START DATA TO EXAMINE
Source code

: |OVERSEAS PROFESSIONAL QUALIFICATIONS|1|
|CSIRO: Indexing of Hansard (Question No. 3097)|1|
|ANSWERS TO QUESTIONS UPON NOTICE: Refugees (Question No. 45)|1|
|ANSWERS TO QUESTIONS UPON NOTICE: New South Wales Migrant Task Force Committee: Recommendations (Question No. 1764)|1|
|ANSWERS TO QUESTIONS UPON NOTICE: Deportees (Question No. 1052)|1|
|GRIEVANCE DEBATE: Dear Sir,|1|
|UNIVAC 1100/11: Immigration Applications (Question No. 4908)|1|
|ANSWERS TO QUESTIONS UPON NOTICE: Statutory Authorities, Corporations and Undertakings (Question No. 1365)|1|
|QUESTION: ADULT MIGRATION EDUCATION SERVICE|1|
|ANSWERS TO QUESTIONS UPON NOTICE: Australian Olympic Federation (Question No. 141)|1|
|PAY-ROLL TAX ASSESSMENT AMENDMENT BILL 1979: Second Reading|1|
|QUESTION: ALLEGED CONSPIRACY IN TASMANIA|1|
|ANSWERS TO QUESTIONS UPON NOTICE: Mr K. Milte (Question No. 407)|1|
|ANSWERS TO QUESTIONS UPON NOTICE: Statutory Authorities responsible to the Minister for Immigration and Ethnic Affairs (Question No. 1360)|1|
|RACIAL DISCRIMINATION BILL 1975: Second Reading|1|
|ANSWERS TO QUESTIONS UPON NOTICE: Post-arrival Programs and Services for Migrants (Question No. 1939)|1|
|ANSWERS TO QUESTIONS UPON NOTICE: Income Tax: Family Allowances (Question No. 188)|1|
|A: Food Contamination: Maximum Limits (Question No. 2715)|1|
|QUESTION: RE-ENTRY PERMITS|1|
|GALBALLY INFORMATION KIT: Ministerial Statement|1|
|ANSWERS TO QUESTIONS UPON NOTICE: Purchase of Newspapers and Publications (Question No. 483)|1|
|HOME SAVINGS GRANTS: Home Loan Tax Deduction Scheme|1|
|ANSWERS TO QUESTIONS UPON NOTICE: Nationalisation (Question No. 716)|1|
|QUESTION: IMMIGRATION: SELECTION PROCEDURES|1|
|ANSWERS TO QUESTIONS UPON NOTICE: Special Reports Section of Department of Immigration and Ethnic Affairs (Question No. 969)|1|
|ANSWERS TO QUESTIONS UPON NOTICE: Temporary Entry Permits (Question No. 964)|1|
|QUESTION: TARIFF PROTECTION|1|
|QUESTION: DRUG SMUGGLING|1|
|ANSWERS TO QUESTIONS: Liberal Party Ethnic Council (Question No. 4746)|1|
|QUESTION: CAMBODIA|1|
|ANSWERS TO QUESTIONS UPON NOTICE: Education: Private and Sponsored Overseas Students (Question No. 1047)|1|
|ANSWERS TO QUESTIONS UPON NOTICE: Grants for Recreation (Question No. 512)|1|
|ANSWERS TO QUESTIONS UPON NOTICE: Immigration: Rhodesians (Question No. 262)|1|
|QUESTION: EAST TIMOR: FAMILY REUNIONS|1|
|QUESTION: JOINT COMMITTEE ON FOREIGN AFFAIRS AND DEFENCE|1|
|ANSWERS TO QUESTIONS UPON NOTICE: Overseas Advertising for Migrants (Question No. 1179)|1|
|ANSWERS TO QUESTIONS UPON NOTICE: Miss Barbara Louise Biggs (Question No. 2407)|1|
END DATA TO EXAMINE
## WHAT YOU SHOULD DO
Among the records above, find each line holding "Authorities" and list it.

## TASK RESPONSE
|ANSWERS TO QUESTIONS UPON NOTICE: Statutory Authorities, Corporations and Undertakings (Question No. 1365)|1|
|ANSWERS TO QUESTIONS UPON NOTICE: Statutory Authorities responsible to the Minister for Immigration and Ethnic Affairs (Question No. 1360)|1|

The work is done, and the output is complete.